--- DATASET CONTENT ---
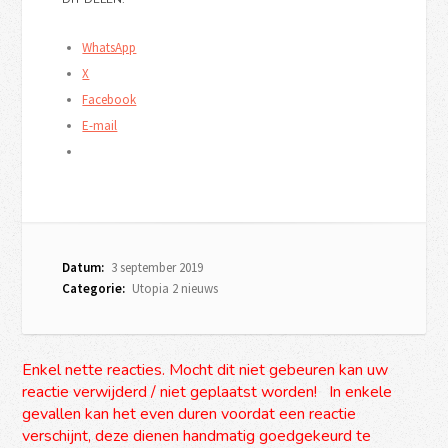
WhatsApp
X
Facebook
E-mail
Datum:
3 september 2019
Categorie:
Utopia 2 nieuws
Enkel nette reacties. Mocht dit niet gebeuren kan uw
reactie verwijderd / niet geplaatst worden! In enkele
gevallen kan het even duren voordat een reactie
verschijnt, deze dienen handmatig goedgekeurd te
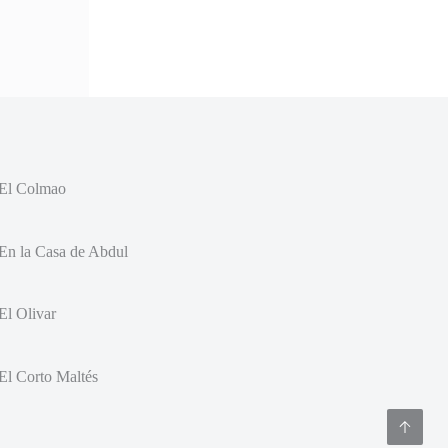
El Colmao
En la Casa de Abdul
El Olivar
El Corto Maltés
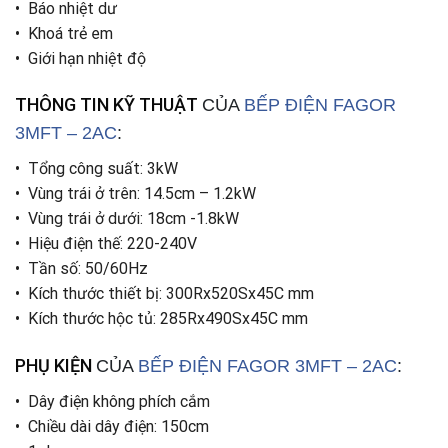
• Báo nhiệt dư
• Khoá trẻ em
• Giới hạn nhiệt độ
THÔNG TIN KỸ THUẬT
CỦA
BẾP ĐIỆN
FAGOR
3MFT – 2AC
:
• Tổng công suất: 3kW
• Vùng trái ở trên: 14.5cm – 1.2kW
• Vùng trái ở dưới: 18cm -1.8kW
• Hiệu điện thế: 220-240V
• Tần số: 50/60Hz
• Kích thước thiết bị: 300Rx520Sx45C mm
• Kích thước hộc tủ: 285Rx490Sx45C mm
PHỤ KIỆN
CỦA
BẾP ĐIỆN
FAGOR 3MFT – 2AC
:
• Dây điện không phích cắm
• Chiều dài dây điện: 150cm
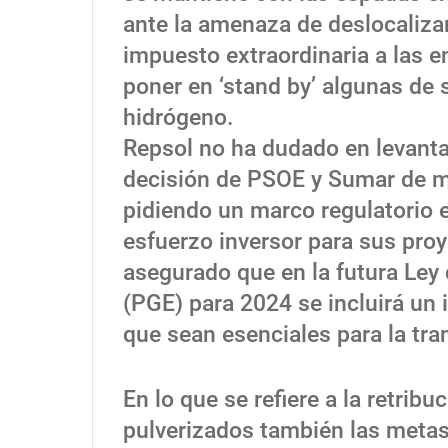
ante la amenaza de deslocaliza
impuesto extraordinaria a las en
poner en ‘stand by’ algunas de s
hidrógeno.
Repsol no ha dudado en levantar
decisión de PSOE y Sumar de m
pidiendo un marco regulatorio es
esfuerzo inversor para sus proy
asegurado que en la futura Ley
(PGE) para 2024 se incluirá un 
que sean esenciales para la tra
En lo que se refiere a la retrib
pulverizados también las metas 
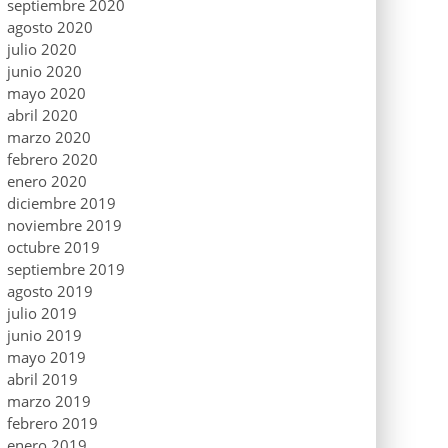
septiembre 2020
agosto 2020
julio 2020
junio 2020
mayo 2020
abril 2020
marzo 2020
febrero 2020
enero 2020
diciembre 2019
noviembre 2019
octubre 2019
septiembre 2019
agosto 2019
julio 2019
junio 2019
mayo 2019
abril 2019
marzo 2019
febrero 2019
enero 2019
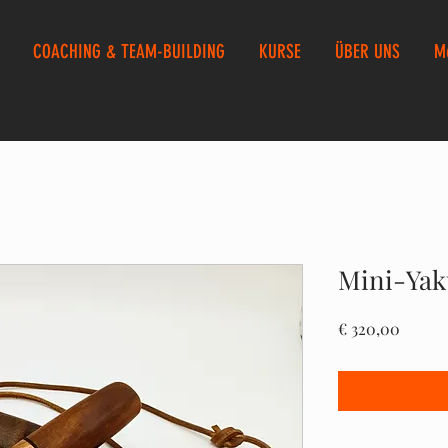
COACHING & TEAM-BUILDING
KURSE
ÜBER UNS
M
Mini-Yak
Preis
€ 320,00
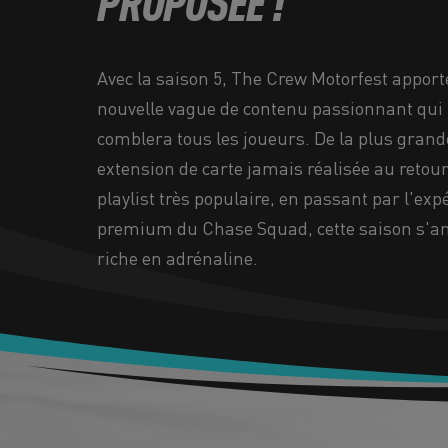
PROPOSÉE !
Avec la saison 5, The Crew Motorfest appor
nouvelle vague de contenu passionnant qui
comblera tous les joueurs. De la plus grand
extension de carte jamais réalisée au retou
playlist très populaire, en passant par l'exp
premium du Chase Squad, cette saison s'a
riche en adrénaline.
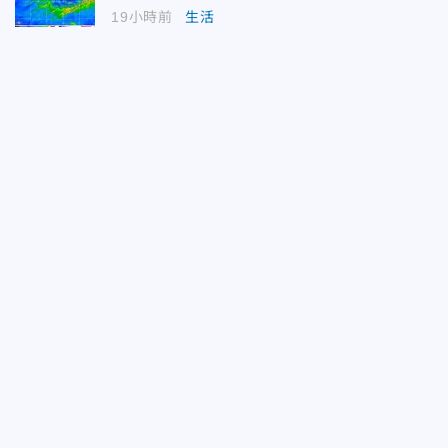
19小時前
生活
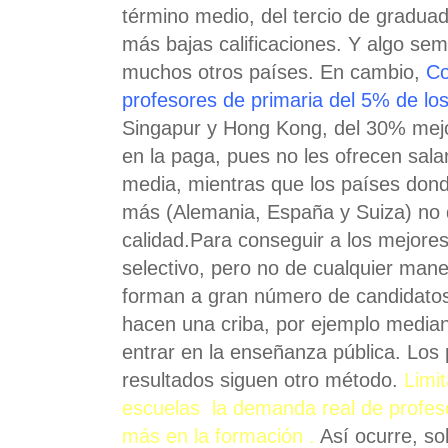
término medio, del tercio de graduad
más bajas calificaciones. Y algo se
muchos otros países. En cambio,
Co
profesores de primaria del 5% de lo
Singapur y Hong Kong, del 30% mejor
en la paga, pues no les ofrecen sala
media, mientras que los países dond
más (Alemania, España y Suiza) no
calidad.Para conseguir a los mejore
selectivo, pero no de cualquier man
forman a gran número de candidatos
hacen una criba, por ejemplo median
entrar en la enseñanza pública. Los
resultados siguen otro método.
Limit
escuelas
la demanda real de profes
más en la formación
.
Así ocurre, so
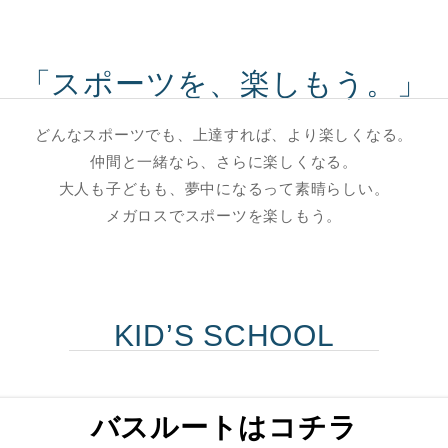
「スポーツを、楽しもう。」
どんなスポーツでも、上達すれば、より楽しくなる。
仲間と一緒なら、さらに楽しくなる。
大人も子どもも、夢中になるって素晴らしい。
メガロスでスポーツを楽しもう。
KID’S SCHOOL
バスルートはコチラ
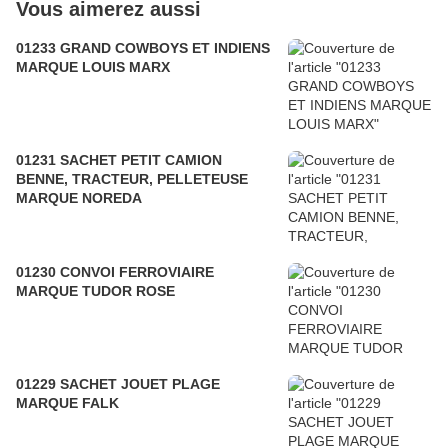
Vous aimerez aussi
01233 GRAND COWBOYS ET INDIENS
MARQUE LOUIS MARX
01231 SACHET PETIT CAMION
BENNE, TRACTEUR, PELLETEUSE
MARQUE NOREDA
01230 CONVOI FERROVIAIRE
MARQUE TUDOR ROSE
01229 SACHET JOUET PLAGE
MARQUE FALK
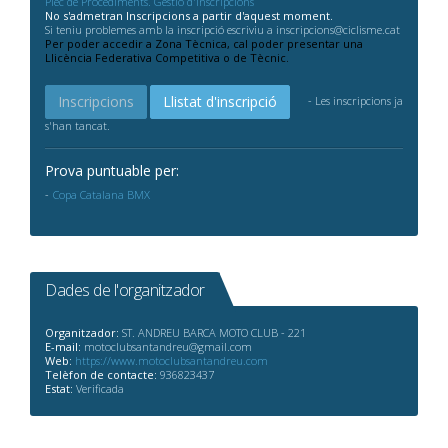
Plec de Procediments. Gestió d'Inscripcions
No s'admetran Inscripcions a partir d'aquest moment.
Si teniu problemes amb la inscripció escriviu a inscripcions@ciclisme.cat
Per poder accedir a Zona Tècnica, cal poder presentar una
Llicència Federativa Competitiva o de Tècnic.
Inscripcions
Llistat d'inscripció
- Les inscripcions ja
s'han tancat.
Prova puntuable per:
Copa Catalana BMX
Dades de l'organitzador
Organitzador:
ST. ANDREU BARCA MOTO CLUB - 221
E-mail:
motoclubsantandreu@gmail.com
Web:
https://www.motoclubsantandreu.com
Telèfon de contacte:
936823437
Estat:
Verificada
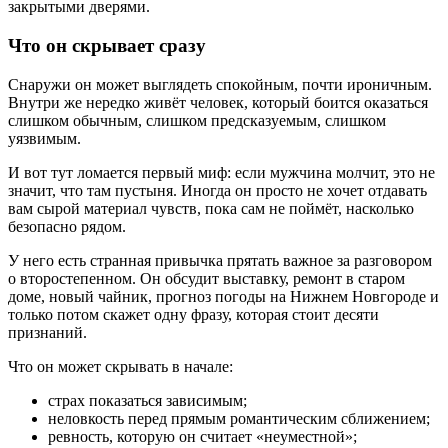
закрытыми дверями.
Что он скрывает сразу
Снаружи он может выглядеть спокойным, почти ироничным.
Внутри же нередко живёт человек, который боится оказаться
слишком обычным, слишком предсказуемым, слишком
уязвимым.
И вот тут ломается первый миф: если мужчина молчит, это не
значит, что там пустыня. Иногда он просто не хочет отдавать
вам сырой материал чувств, пока сам не поймёт, насколько
безопасно рядом.
У него есть странная привычка прятать важное за разговором
о второстепенном. Он обсудит выставку, ремонт в старом
доме, новый чайник, прогноз погоды на Нижнем Новгороде и
только потом скажет одну фразу, которая стоит десяти
признаний.
Что он может скрывать в начале:
страх показаться зависимым;
неловкость перед прямым романтическим сближением;
ревность, которую он считает «неуместной»;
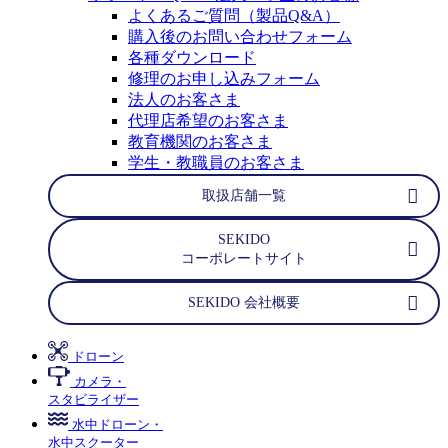
よくあるご質問（製品Q&A）
購入後のお問い合わせフォーム
各種ダウンロード
修理のお申し込みフォーム
法人のお客さま
代理店希望のお客さま
教育機関のお客さま
学生・教職員のお客さま
取扱店舗一覧
SEKIDO
コーポレートサイト
SEKIDO 会社概要
ドローン
カメラ・
スタビライザー
水中ドローン・
水中スクーター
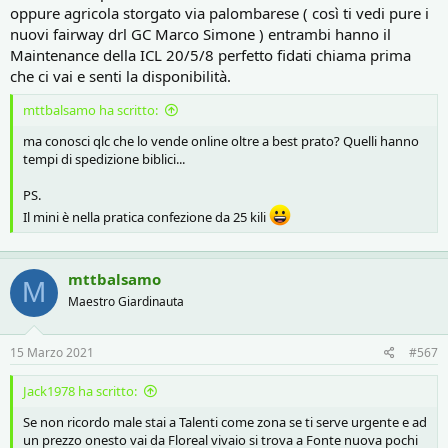
oppure agricola storgato via palombarese ( così ti vedi pure i
nuovi fairway drl GC Marco Simone ) entrambi hanno il
Maintenance della ICL 20/5/8 perfetto fidati chiama prima
che ci vai e senti la disponibilità.
mttbalsamo ha scritto:
ma conosci qlc che lo vende online oltre a best prato? Quelli hanno
tempi di spedizione biblici...
PS.
Il mini è nella pratica confezione da 25 kili
mttbalsamo
M
Maestro Giardinauta
15 Marzo 2021
#567
Jack1978 ha scritto:
Se non ricordo male stai a Talenti come zona se ti serve urgente e ad
un prezzo onesto vai da Floreal vivaio si trova a Fonte nuova pochi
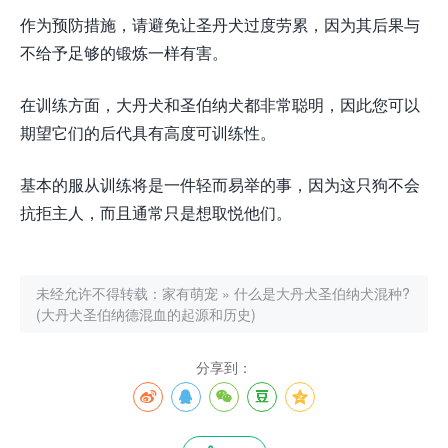
作为预防措施，请避免让圣丹犬过度劳累，因为其后果与
不给予足够的锻炼一样有害。
在训练方面，大丹犬和圣伯纳犬都非常聪明，因此您可以
期望它们的后代具有高度可训练性。
基本的服从训练将是一件轻而易举的事，因为这只狗不会
抗拒主人，而且通常只是想取悦他们。
未经允许不得转载：
家有萌宠
»
什么是大丹犬圣伯纳犬混种?
(大丹犬圣伯纳德混血的起源和历史)
分享到：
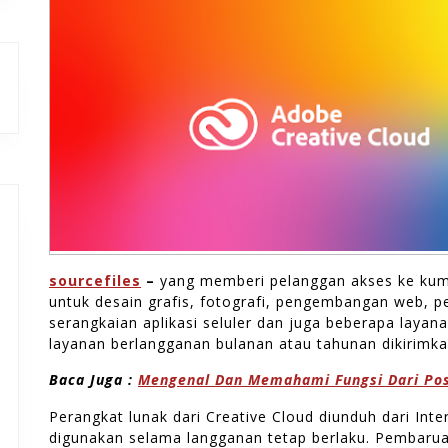
sourcefiles
–
yang memberi pelanggan akses ke kum
untuk desain grafis, fotografi, pengembangan web, 
serangkaian aplikasi seluler dan juga beberapa layana
layanan berlangganan bulanan atau tahunan dikirimkan
Baca Juga :
Mengenal Dan Memahami Fungsi Dari Po
Perangkat lunak dari Creative Cloud diunduh dari Inte
digunakan selama langganan tetap berlaku. Pembarua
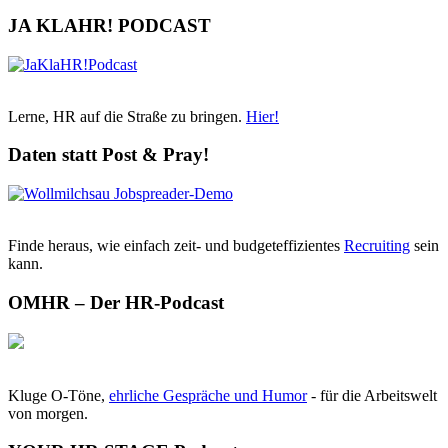
JA KLAHR! PODCAST
Lerne, HR auf die Straße zu bringen.
Hier!
Daten statt Post & Pray!
Finde heraus, wie einfach zeit- und budgeteffizientes
Recruiting
sein
kann.
OMHR – Der HR-Podcast
Kluge O-Töne,
ehrliche Gespräche und Humor
- für die Arbeitswelt
von morgen.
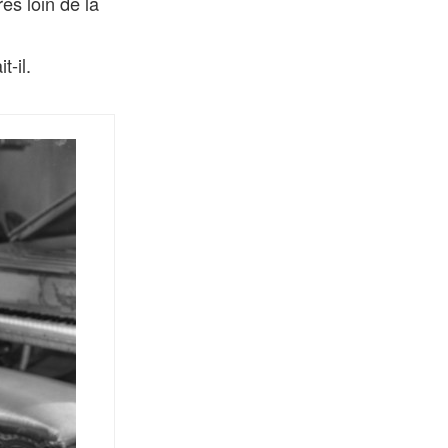
ès loin de la
-il.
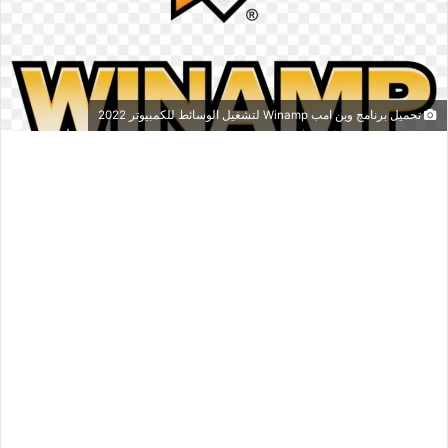
تحميل برنامج وين امب Winamp لتشغيل الوسائط للكمبيوتر 2022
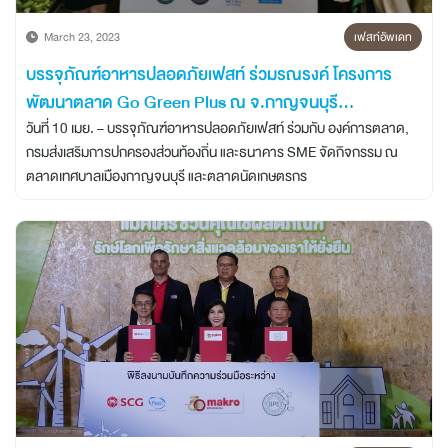
March 23, 2023
เฟสท์อัพเดท
บรรจุภัณฑ์อาหารปลอดภัยเฟสท์ ร่วมรณรงค์ โครงการ
พัฒนาตลาด Go Green Plus ณ จ.กาญจนบุรี
และจ.สิงห์บุรี
วันที่ 10 เมย. – บรรจุภัณฑ์อาหารปลอดภัยเฟสท์ ร่วมกับ องค์การตลาด,
กรมส่งเสริมการปกครองส่วนท้องถิ่น และธนาคาร SME จัดกิจกรรม ณ
ตลาดเทศบาลเมืองกาญจนบุรี และตลาดนัดเกษตรกร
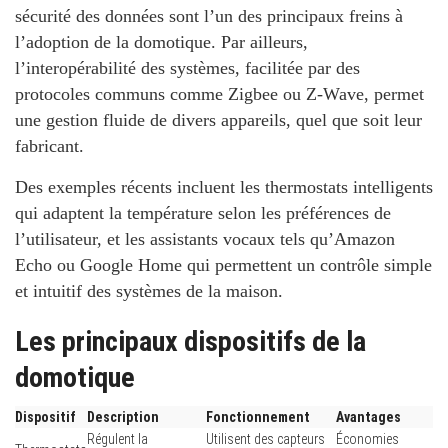
sécurité des données sont l’un des principaux freins à
l’adoption de la domotique.
Par ailleurs,
l’interopérabilité des systèmes, facilitée par des
protocoles communs comme Zigbee ou Z-Wave, permet
une gestion fluide de divers appareils, quel que soit leur
fabricant.
Des exemples récents incluent les thermostats intelligents
qui adaptent la température selon les préférences de
l’utilisateur, et les assistants vocaux tels qu’Amazon
Echo ou Google Home qui permettent un contrôle simple
et intuitif des systèmes de la maison.
Les principaux dispositifs de la
domotique
Dispositif
Description
Fonctionnement
Avantages
Régulent la
Utilisent des capteurs
Économies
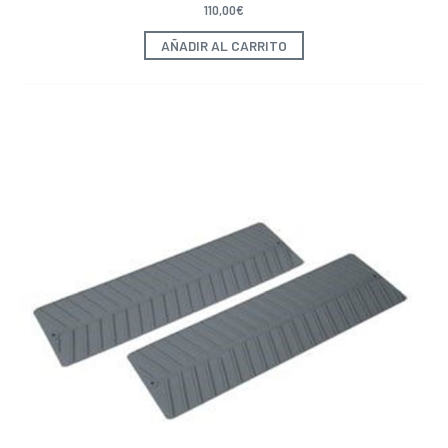
110,00
€
AÑADIR AL CARRITO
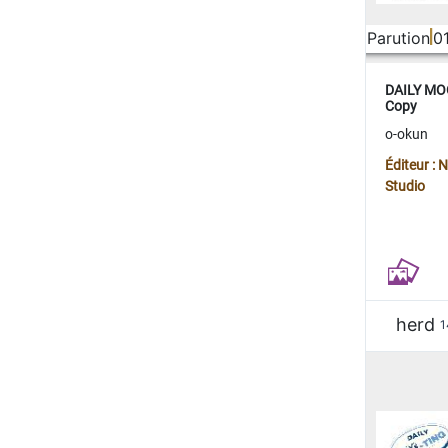
Parution
0
DAILY MOO
Copy
o-okun
Éditeur :
Studio
herd
1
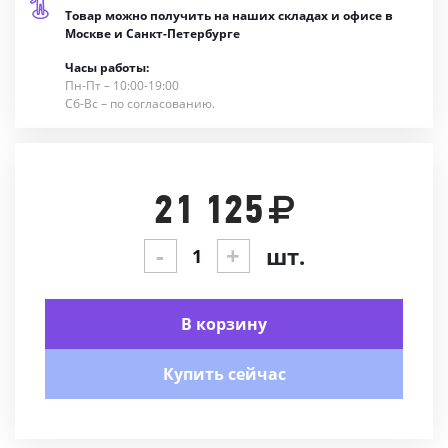
Товар можно получить на наших складах и офисе в
Москве и Санкт-Петербурге
Часы работы:
Пн-Пт – 10:00-19:00
Сб-Вс – по согласованию.
21 125
-
+
шт.
В корзину
Купить сейчас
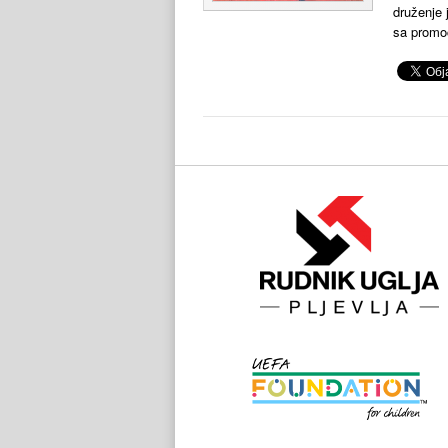
druženje 
sa promoc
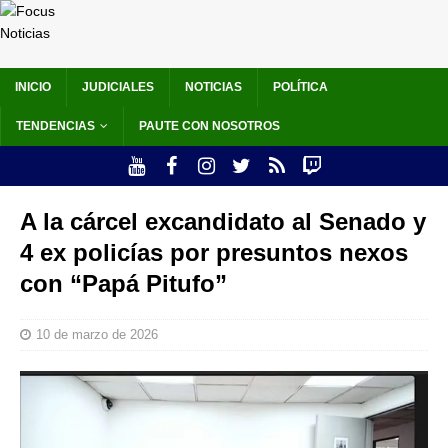
INICIO
JUDICIALES
NOTICIAS
POLÍTICA
TENDENCIAS
PAUTE CON NOSOTROS
A la cárcel excandidato al Senado y
4 ex policías por presuntos nexos
con “Papá Pitufo”
10 de marzo de 2026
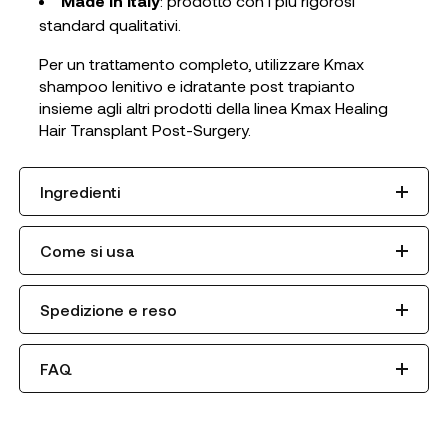
Made in Italy
: prodotto con i più rigorosi
standard qualitativi.
Per un trattamento completo, utilizzare Kmax
shampoo lenitivo e idratante post trapianto
insieme agli altri prodotti della linea Kmax Healing
Hair Transplant Post-Surgery.
Ingredienti
Come si usa
Spedizione e reso
FAQ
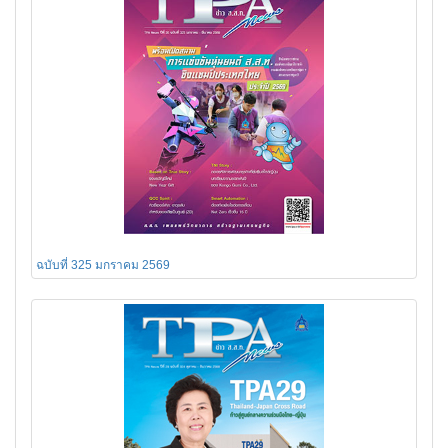
ฉบับที่ 325 มกราคม 2569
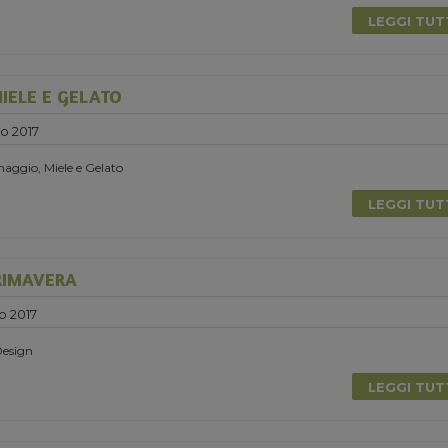
LEGGI TU
IELE E GELATO
o 2017
aggio, Miele e Gelato
LEGGI TU
RIMAVERA
o 2017
Design
LEGGI TU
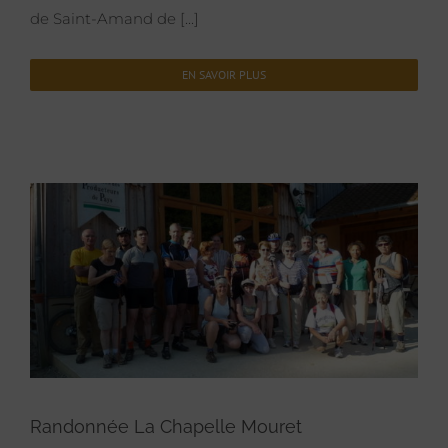
de Saint-Amand de [...]
EN SAVOIR PLUS
Randonnée La Chapelle Mouret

--- REQUIREMENT ---
Can you reproduce, word for word, the lines of the material from the one containing "término medio, del tercio de graduad" through the one containing "hacen una criba, por ejemplo median"?

--- EXERCISE RESULT ---
término medio, del tercio de graduad
más bajas calificaciones. Y algo se
muchos otros países. En cambio,
Co
profesores de primaria del 5% de lo
Singapur y Hong Kong, del 30% mejor
en la paga, pues no les ofrecen sala
media, mientras que los países dond
más (Alemania, España y Suiza) no
calidad.Para conseguir a los mejore
selectivo, pero no de cualquier man
forman a gran número de candidatos
hacen una criba, por ejemplo median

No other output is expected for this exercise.